To the right, you can see a screenshot of the advanced filtering options with county overlays enabled.


KML Downloads and Google Earth

Datasets can be viewed on the web or downloaded in CSV (Excel) or KML (Google Earth) format. To view PaleoCentral data in Google Earth, specify the records you want to download using the record filters, then click the "Download KML" button and save the KML file to your desktop. Double click the file to open it in Google Earth. You may add additional layers by downloading KML files such as the Northern Arizona paleo maps, which is a file that includes 20 full Earth overlays for the last 600 million years in 20 million year intervals.
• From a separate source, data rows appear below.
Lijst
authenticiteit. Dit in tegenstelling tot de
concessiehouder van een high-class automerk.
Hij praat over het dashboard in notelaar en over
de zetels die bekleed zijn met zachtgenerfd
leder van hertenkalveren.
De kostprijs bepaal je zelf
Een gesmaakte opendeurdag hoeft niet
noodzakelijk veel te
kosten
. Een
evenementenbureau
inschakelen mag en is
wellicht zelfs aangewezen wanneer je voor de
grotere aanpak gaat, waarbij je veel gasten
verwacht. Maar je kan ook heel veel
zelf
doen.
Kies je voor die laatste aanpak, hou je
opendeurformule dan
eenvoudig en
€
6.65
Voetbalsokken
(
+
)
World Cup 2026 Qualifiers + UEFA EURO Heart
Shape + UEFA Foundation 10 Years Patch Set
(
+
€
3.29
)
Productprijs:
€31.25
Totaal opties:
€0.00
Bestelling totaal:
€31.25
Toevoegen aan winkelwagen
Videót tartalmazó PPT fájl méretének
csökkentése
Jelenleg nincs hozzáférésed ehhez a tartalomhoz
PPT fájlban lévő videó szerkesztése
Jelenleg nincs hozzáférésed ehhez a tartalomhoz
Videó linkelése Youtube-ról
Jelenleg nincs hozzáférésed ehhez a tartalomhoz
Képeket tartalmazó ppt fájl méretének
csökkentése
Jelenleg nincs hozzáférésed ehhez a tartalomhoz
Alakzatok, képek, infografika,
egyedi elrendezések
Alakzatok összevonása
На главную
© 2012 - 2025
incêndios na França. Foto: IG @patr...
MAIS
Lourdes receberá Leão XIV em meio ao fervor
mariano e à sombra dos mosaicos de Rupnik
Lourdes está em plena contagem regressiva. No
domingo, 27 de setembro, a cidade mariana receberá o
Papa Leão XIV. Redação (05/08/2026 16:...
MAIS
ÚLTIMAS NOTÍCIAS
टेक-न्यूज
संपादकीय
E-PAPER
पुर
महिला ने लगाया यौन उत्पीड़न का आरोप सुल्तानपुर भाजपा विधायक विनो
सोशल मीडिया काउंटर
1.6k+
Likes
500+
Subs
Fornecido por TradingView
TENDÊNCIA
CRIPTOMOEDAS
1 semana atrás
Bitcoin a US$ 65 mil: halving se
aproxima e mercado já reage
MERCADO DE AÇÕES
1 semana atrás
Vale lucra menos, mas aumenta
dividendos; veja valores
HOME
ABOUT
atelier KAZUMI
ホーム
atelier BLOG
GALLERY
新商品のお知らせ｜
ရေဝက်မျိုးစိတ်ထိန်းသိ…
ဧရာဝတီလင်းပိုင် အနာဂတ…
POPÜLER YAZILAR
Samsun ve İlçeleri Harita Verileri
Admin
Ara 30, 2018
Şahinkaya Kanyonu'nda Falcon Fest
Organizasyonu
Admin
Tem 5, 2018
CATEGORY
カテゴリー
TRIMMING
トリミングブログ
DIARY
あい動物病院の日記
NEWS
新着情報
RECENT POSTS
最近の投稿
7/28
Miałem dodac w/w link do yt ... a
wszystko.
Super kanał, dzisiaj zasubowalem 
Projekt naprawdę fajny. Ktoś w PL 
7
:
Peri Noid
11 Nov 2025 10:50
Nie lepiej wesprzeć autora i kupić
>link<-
You will need the Google Earth software to view KML files.


Record Details

If you are interested in a specific record, simply click the "Record Details" link next to the record in order to view all data associated with it. Here you can see the scientific and common name, taxonomic hierarchy, collector info, publication, locality, stratigraphic position, physical location, and more. If you need help, simply move your cursor over the next to any field to find out more information.

If the record has images associated with it, a gallery of thumbnails is displayed at the bottom of the page.


Viewing Images

To view a large version of any image, simply click on a thumbnail on the record details page. This will center the image in a viewer that allows you to easily flip through the images. To view the original sized image, click the "view zoomable image" link which is located at the bottom left of the image.


Zoomable High Resolution Images

The zoomable image viewer allows you to zoom in closely on the high resolution image, allowing you to see finer details. To zoom in, drag the slider to the right. To zoom out drag the slider to the left. You may also pan the image using the arrow keys on your keyboard, the pan controls, or by dragging the red rectangle in the image thumbnail located in the corner.


References

To read articles, click the References link at the top of the page. This will list all references available in the database. If a PDF version of an article is available, a Download link will appear next to the article. You must have Acrobat Reader installed in order to view PDF's. The details link next to any article will show you additional information, including hyperlinks to all records that an article references. We are still adding additional references and PDF's, so check back often for additional literature.